Coming from organizations dreading software as #1 problem such clients quickly step up to become able to master changes in an agile way. As software is developed as an evolution built on a sound platform basethis thinking will positively influence other disciplines as well.
Business will profit dramatically as the evolutionary cycles will uncover new learnings during the customer journey. Using a proven innovation framework — not just a process — will finally connect strategy, initiatives, product management and development.

From innovation projects to enterprise-wide innovation systems

Once organizations master multiple projects and platform roll-outs we often get the request how to institutionalize the success patterns. Or, how can we act as an innovative organization with a steady stream of ideas, inventions, and innovations? Working in streaming or pipelining mode makes sure the way of success and innovation is not forgotten.

The way to ensure such a working mode is to employ an innovation framework.

In contrast, a process is just part of that. While the framework describes all kinds of activities and capabilities, the software-related aspects differ quite a bit when applied to the discovery and execution phases:

  • Discovery is focused on learnings, data and validation of hypotheses through experimentation; the experiments help to define a problem further and quantify an approach. Software applied here relates to low-res prototypes, landing pages, facades or simulated business processes.
  • Execution is about adding value to the solution and enhancing it; also here iteration is key to verify the solution does what it must do. Classical agile and DevOps organizations provide the right processes and tools to crank out MVPs, prototypes, solutions for beta-testing and after go-live a continuous stream of versions improving the customer experience.
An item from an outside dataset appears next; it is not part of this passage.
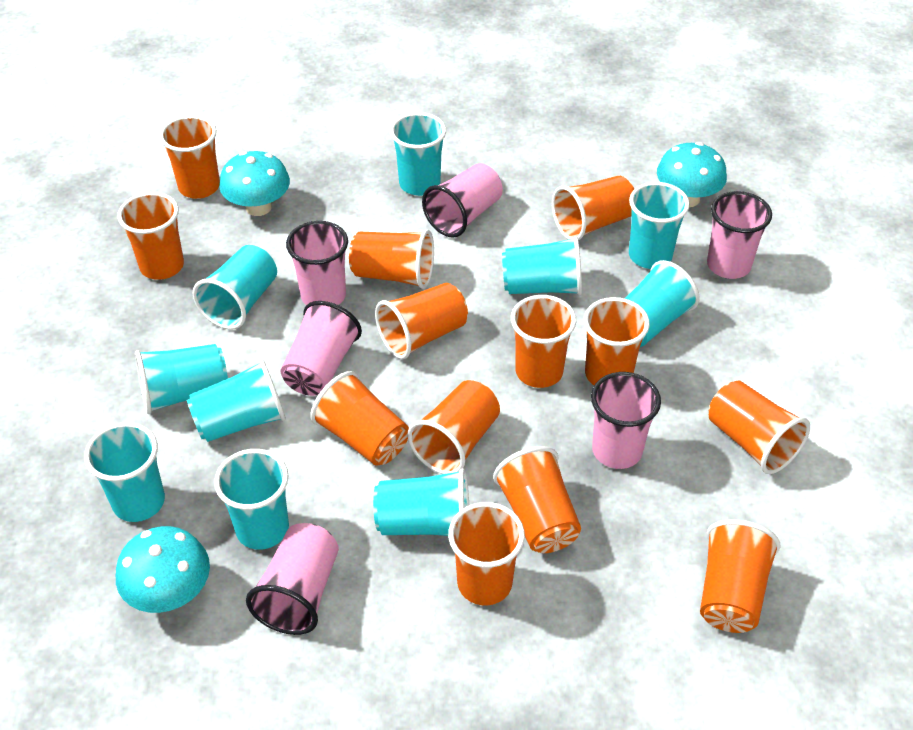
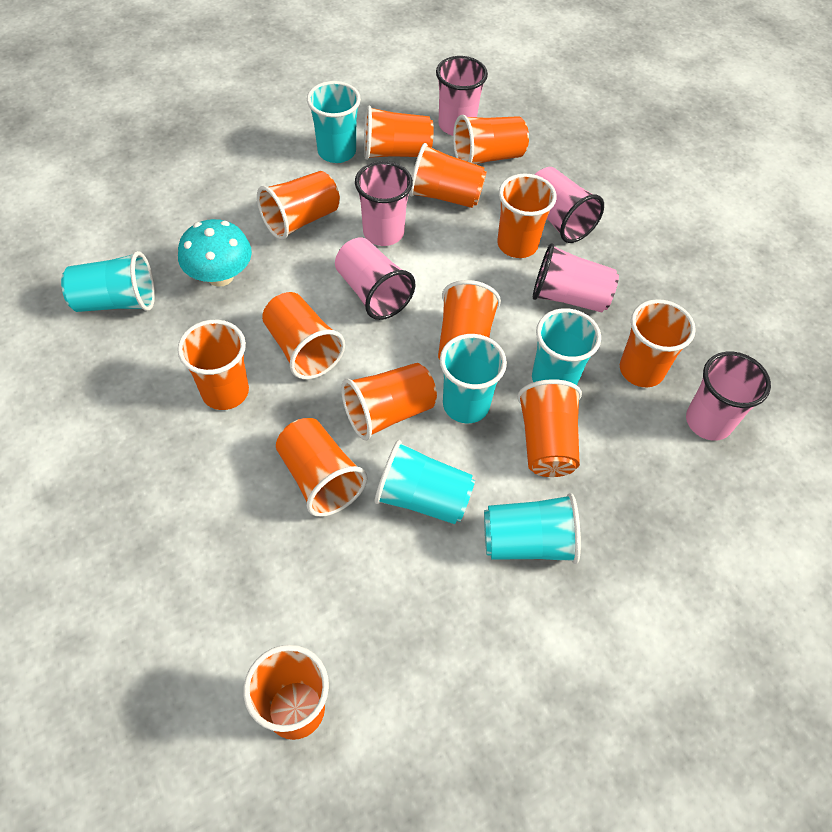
turquoise cup: [84,422,165,522] [135,344,228,414] [187,360,286,442] [193,245,277,330] [214,449,289,550] [373,468,469,536] [390,112,446,196] [502,236,582,296] [625,260,700,347] [629,182,690,269] = 10 -> [61,251,155,312] [307,81,361,163] [375,440,475,524] [440,334,507,423] [484,493,581,564] [532,308,601,385] = 6
turquoise mushroom: [116,526,210,613] [219,151,290,216] [657,142,727,207] = 3 -> [178,219,252,287] = 1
When working on software innovations a strategy update for the digital world is usually needed as a prerequisite. Once in place software roles regarding different innovation aspects have to be defined and assigned:

  • Overall strategy and business model: is software the business itself or just an enabler? Does it need additional sales and support skills once conceived? Are strategic and financial goals aligned?
  • Type of innovation strategy: do we need hackers (as in hackathon) or site gurus for existing large scale services? What is the maturity of the solution landscape
  • Innovation strategy chosen matching objectives and direction: do developers need to think leading edge or will proven technology achieve the same targets? What is “old” software lacking, and, can it be at least partially be reused? What would an architect with good business judgment tell you?
  • Leadership regarding innovation: how do software people drive growth? Is M&A and assessing existing solutions important? What about integration?
  • Types of innovations used, potential of new and complementary types: beyond services, business model, operational innovations or hardware complements require different skills than for the existing solution.
  • Personas (different innovators at work, predominant culture within the enterprise): last but not least, to uncover needs and to create value calls for learning persona intermixed with building and organizing persona.

In a nutshell, with more projects going “digital”, software reviews, innovation frameworks and systems become more important. Sometimes they get even dominant in terms of pressure for launching and need for new growth.